• _WHAT YOU NEED TO DO_
Copy the stretch from the line containing "https://domeniu.ro/info.php" through the line containing "film, libri e", swapping "Visual Diary" for "Diario Visivo" and keeping everything else the same. Leave the pictures out.

----- RECORDS FOR THIS TASK

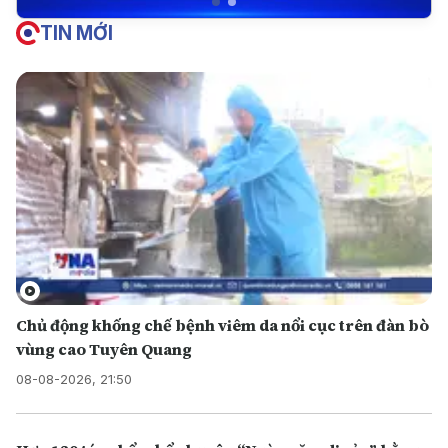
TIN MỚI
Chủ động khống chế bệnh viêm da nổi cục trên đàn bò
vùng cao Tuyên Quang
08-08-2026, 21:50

----------
----- RECORDS FOR THIS TASK

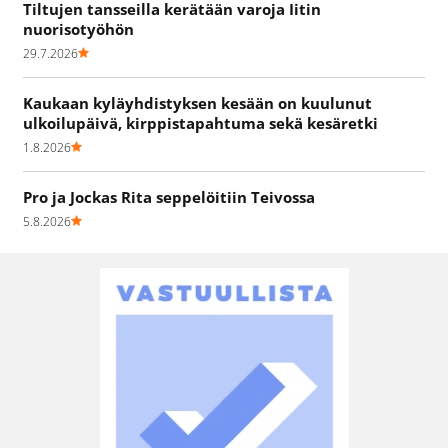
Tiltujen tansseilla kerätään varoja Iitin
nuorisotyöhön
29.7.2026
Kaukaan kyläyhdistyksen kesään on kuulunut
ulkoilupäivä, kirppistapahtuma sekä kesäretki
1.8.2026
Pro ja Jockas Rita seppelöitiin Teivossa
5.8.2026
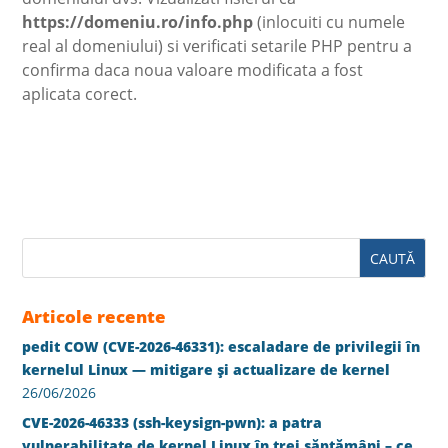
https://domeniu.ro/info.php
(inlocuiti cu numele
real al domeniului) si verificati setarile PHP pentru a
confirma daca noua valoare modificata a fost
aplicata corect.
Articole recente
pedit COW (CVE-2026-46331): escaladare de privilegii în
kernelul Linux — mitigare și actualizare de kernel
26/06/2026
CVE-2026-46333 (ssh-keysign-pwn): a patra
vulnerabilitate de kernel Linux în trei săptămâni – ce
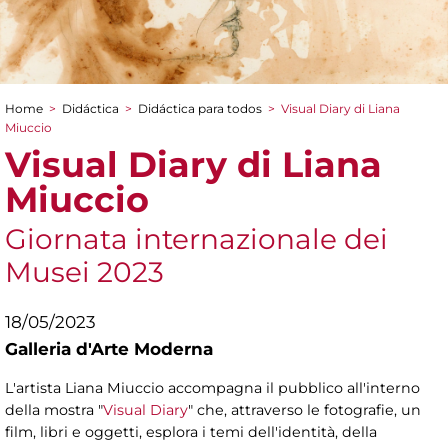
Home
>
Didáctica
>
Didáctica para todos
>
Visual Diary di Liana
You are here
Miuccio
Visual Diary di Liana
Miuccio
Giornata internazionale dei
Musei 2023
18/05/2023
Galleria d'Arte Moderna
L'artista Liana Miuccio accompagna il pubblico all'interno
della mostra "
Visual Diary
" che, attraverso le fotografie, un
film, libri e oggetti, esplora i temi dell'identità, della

----------

• _EXERCISE RESULT_
https://domeniu.ro/info.php
(inlocuiti cu numele
real al domeniului) si verificati setarile PHP pentru a
confirma daca noua valoare modificata a fost
aplicata corect.
Articole recente
pedit COW (CVE-2026-46331): escaladare de privilegii în
kernelul Linux — mitigare și actualizare de kernel
26/06/2026
CVE-2026-46333 (ssh-keysign-pwn): a patra
vulnerabilitate de kernel Linux în trei săptămâni – ce
Home
>
Didáctica
>
Didáctica para todos
>
Diario Visivo di Liana
You are here
Miuccio
Diario Visivo di Liana
Miuccio
Giornata internazionale dei
Musei 2023
18/05/2023
Galleria d'Arte Moderna
L'artista Liana Miuccio accompagna il pubblico all'interno
della mostra "
Diario Visivo
" che, attraverso le fotografie, un
film, libri e oggetti, esplora i temi dell'identità, della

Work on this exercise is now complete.